A few months ago internationally renowned sculpture Tim Schmalz offered one of his celebrated sculptures of the ‘Homeless Jesus’ to central London, and this tremendous opportunity was gladly taken up by Methodist Central Hall Westminster. We felt – and still strongly feel – that such a sculpture resonates deeply with our Methodist Wesleyan tradition, and its strong focus on social justice. Another such sculpture was recently unveiled at St Peter’s Basilica in Rome, and a small number of others can be found in key world city sites including in Toronto, Chicago and Dublin.
All applications for such works of art need the approval from Westminster City Council, and a few days ago Methodist Central Hall made application. One criteria the City Council use to decide whether or not an application is successful is feedback, both locally in the area and more generally. The ministry team and congregation of Methodist Central Hall Westminster are wholly supportive of this sculpture being situated close to its front doors, facing Parliament Square. We believe it would speak profoundly – as fine art often does – to some of the deep issues facing our society today: not least homelessness and poverty.
In order for our application to be successful considerable support is needed to be received by Westminster City Council AND, as is the way of these processes, made very quickly.

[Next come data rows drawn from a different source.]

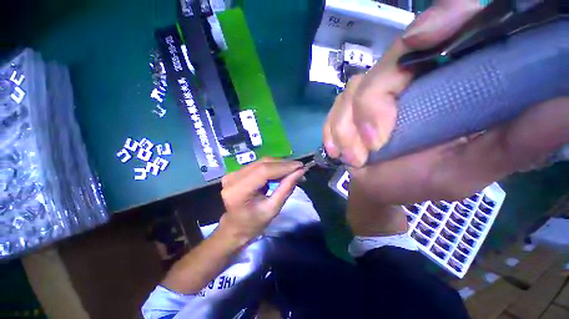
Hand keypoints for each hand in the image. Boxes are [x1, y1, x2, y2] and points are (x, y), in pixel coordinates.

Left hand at [218, 158, 305, 244]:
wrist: (234, 227)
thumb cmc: (253, 224)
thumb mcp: (272, 209)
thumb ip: (286, 188)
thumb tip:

Consequently, all indications of support (and objections) must be received by Monday 21st December 2015!
A fuller account of the rationale for our application can be found here.
Please support our application and please spread the Word!
Excerpt from the application to Westminster City Council.
The congregation at Methodist Central Hall Westminster is now international and includes those who have been in the past homeless and migrants. The congregation is fully supportive of the plan to site this sculpture outside the church.
In spite of the fact that we did not specifically commission this piece, we were honoured to be offered the artwork, especially as we will be the first Methodist Church to have one world-wide. Moreover, its theme resonates deeply with the specific ministries associated with the church in a number of ways: that is why, for the first time in over a century, such an application is being made by the church – we see its aptness! We are concerned about homelessness and, as a Church, support many valuable projects – including the work of The Passage – helping homeless people, the Churches’ Winter Nightshelter project in Westminster, the Saint Vincent Family Project (located in the building), the Westminster Food Bank, etc. – all dealing with related issues. In our community there are many homeless people, this work of art identifies with them
The origins of the church as a Methodist Central Hall lie with the notion of a ‘pew on the pavement’, the lessening of distance between the ‘sacred’ and the ‘secular’. Indeed, Central Halls always were the places of confluence between the life of ‘church’ and a close identity with the political and social realities of wider society. It is very important for us that this statue of Jesus will be outside the Church and not inside.